On May 8, the same jury found that Cook is not mentally retarded.

Cook's adoptive mother, Georgia Cook of Macomb, Miss., and biological
sister, Tina Franklin of Baton Rouge, La., testified on his behalf
Wednesday, mentioning that Cook had an abusive childhood.

But, according to Fransdal, abuse had nothing to do with his criminal
acts.

"A lot of people are abused," Fransdal said. "And a lot of people make
choices that they're not going to let that affect their lives."

(source: The Desert Sun)






OKLAHOMA:

Judge says Tulsan's killer due new trial


He was found guilty of killing a woman in Tulsa in 1991.

A convicted Tulsa County murderer who has spent more than 14 years on
death row could get a new trial, based on a Tulsa federal judge's finding
that his 1993 trial was "tainted by constitutional error."

In a 92-page ruling filed Thursday, U.S. District Judge Terence Kern found
that Lonnie Wright Richie is entitled to relief in the form of a new trial
on two grounds  that a Tulsa County judge did not instruct jurors properly
and that defense counsel failed to present mental-health evidence on
Richie's behalf.

Assistant State Attorney General Jennifer Miller said she is "pretty sure
that we will appeal" Kern's ruling to the 10th U.S. Circuit Court of
Appeals in Denver.

Kern's order directed prosecutors to start proceedings to retry Richie,
41, within 180 days.

But Miller said an appeal by the Attorney General's Office would include a
request to delay that 180-day requirement until the 10th Circuit can
review Kern's decision.

◆ ◆ ◆ ◆

> [WORK TO COMPLETE]: Copy the news excerpt between "In a 92-page" and "within 180 days.", inclusive, changing the word "ruling" to "decision" throughout. The entries after this point are separate material, unrelated to the news excerpt.

> [SOURCE INFORMATION]:
◆ ◆ ◆ ◆

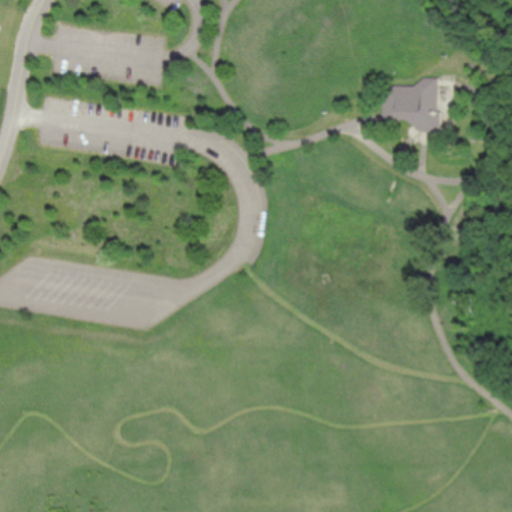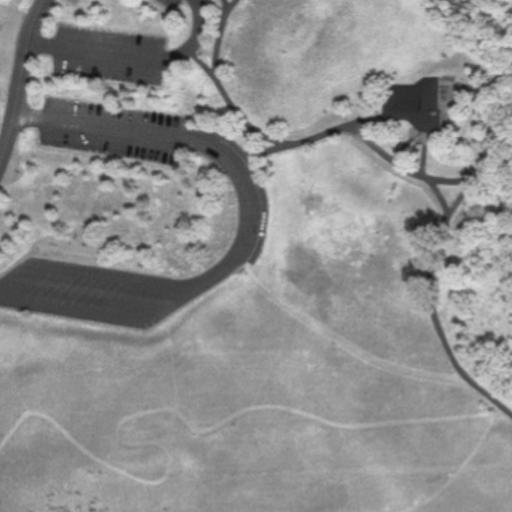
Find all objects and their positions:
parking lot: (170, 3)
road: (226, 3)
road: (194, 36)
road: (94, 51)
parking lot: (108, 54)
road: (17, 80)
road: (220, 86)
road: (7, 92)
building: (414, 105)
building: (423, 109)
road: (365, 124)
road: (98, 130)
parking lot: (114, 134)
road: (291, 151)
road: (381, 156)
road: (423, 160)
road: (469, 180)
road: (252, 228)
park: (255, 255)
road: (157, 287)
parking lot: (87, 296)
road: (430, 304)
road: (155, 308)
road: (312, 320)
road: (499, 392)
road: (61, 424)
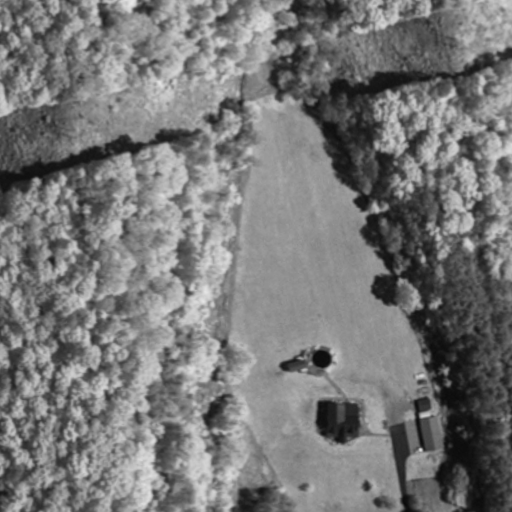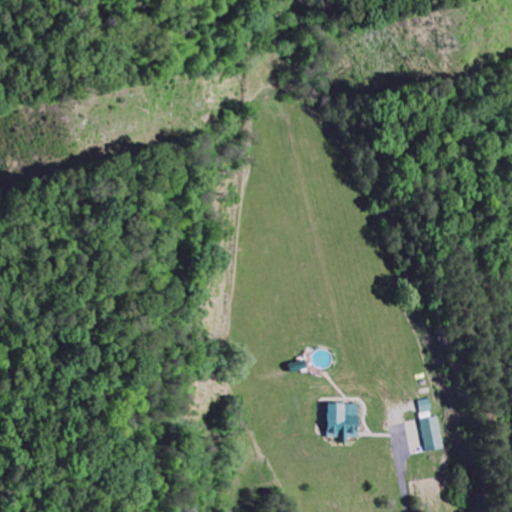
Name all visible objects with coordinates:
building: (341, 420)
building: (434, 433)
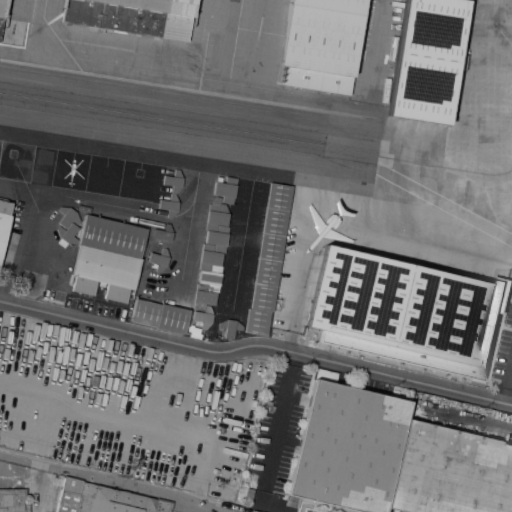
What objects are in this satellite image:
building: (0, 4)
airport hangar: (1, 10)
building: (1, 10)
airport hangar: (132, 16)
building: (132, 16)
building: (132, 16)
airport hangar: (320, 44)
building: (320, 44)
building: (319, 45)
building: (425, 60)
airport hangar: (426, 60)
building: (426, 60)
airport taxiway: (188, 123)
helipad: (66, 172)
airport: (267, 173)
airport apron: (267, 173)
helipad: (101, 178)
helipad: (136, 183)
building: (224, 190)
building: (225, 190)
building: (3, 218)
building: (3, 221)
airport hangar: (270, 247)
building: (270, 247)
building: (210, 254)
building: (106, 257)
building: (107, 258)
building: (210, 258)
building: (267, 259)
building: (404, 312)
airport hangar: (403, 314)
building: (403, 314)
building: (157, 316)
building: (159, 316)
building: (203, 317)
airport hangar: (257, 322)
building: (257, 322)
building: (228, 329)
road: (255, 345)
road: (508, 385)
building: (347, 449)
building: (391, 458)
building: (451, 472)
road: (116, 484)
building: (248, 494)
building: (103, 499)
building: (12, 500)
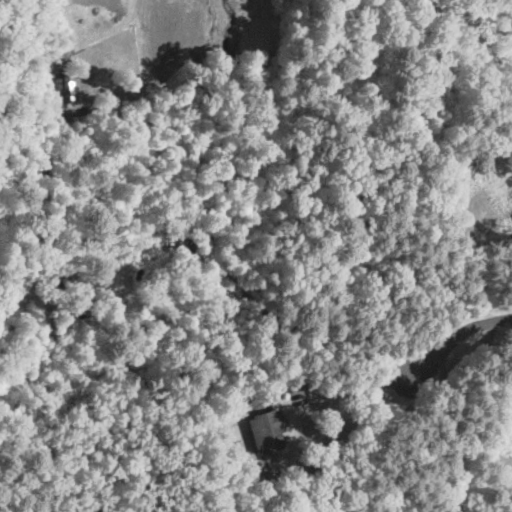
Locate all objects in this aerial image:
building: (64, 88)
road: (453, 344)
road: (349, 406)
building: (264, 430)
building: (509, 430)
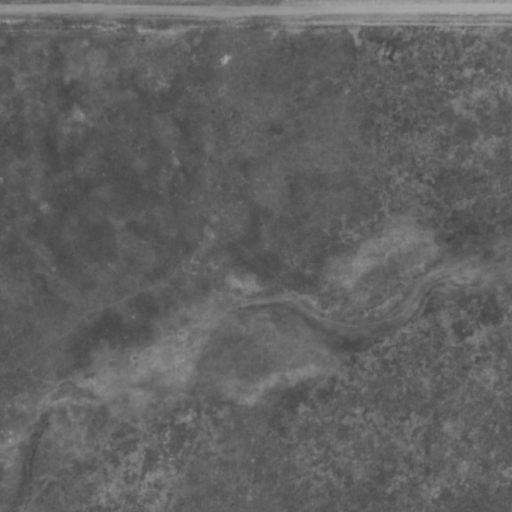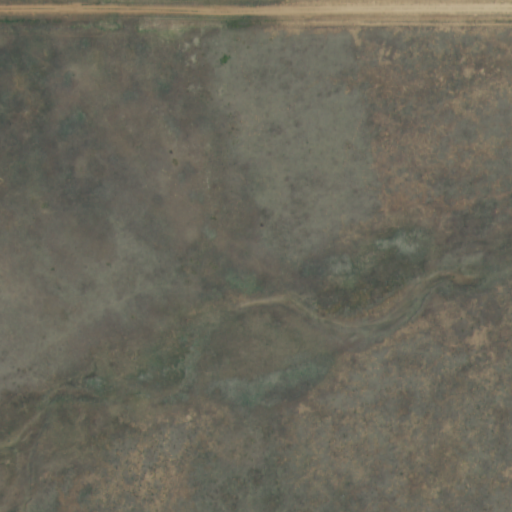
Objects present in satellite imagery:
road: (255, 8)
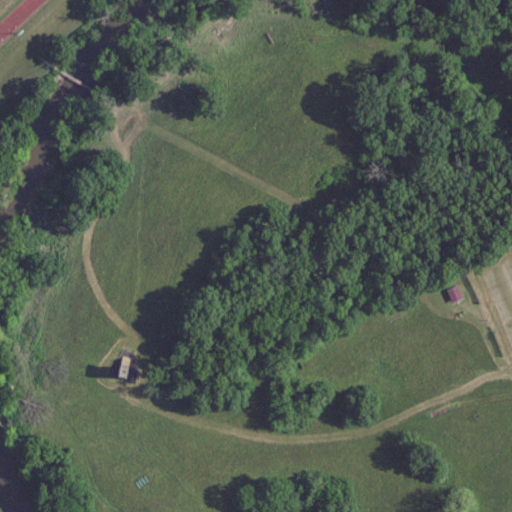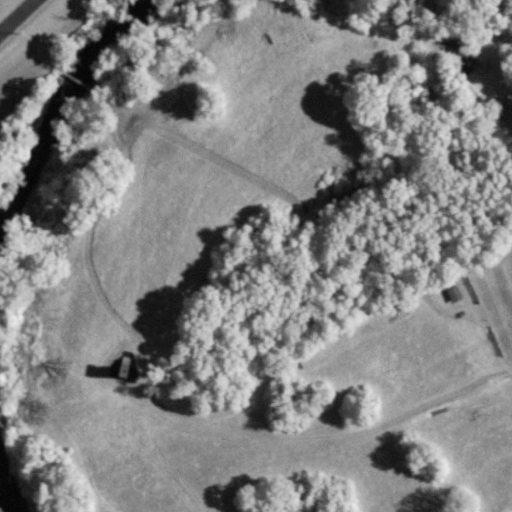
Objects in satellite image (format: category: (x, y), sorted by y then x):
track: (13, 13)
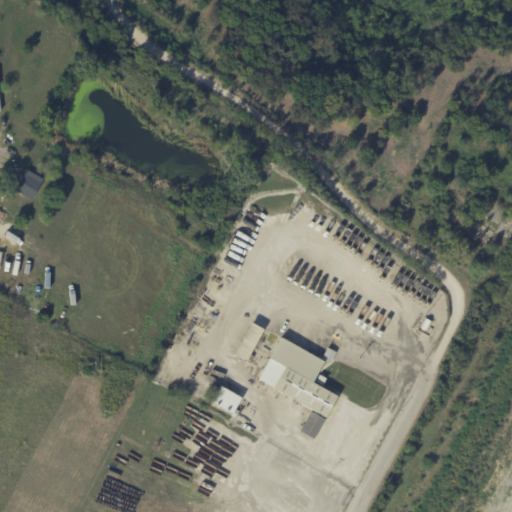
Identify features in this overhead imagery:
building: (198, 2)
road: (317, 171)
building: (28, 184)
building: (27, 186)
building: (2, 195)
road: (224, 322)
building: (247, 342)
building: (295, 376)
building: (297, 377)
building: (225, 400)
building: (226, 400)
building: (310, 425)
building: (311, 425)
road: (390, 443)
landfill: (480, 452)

◆ ◆ ◆ ◆

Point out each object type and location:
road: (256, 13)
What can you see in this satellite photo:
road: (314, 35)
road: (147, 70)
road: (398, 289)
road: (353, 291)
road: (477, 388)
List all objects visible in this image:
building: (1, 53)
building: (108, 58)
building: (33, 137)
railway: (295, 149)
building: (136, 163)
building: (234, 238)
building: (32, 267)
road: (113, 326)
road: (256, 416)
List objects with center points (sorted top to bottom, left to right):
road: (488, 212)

◆ ◆ ◆ ◆

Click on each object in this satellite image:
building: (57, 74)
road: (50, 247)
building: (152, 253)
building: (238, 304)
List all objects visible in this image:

◆ ◆ ◆ ◆

> [RESULT OF THE EXERCISE]:
In a 92-page decision filed Thursday, U.S. District Judge Terence Kern found
that Lonnie Wright Richie is entitled to relief in the form of a new trial
on two grounds  that a Tulsa County judge did not instruct jurors properly
and that defense counsel failed to present mental-health evidence on
Richie's behalf.

Assistant State Attorney General Jennifer Miller said she is "pretty sure
that we will appeal" Kern's decision to the 10th U.S. Circuit Court of
Appeals in Denver.

Kern's order directed prosecutors to start proceedings to retry Richie,
41, within 180 days.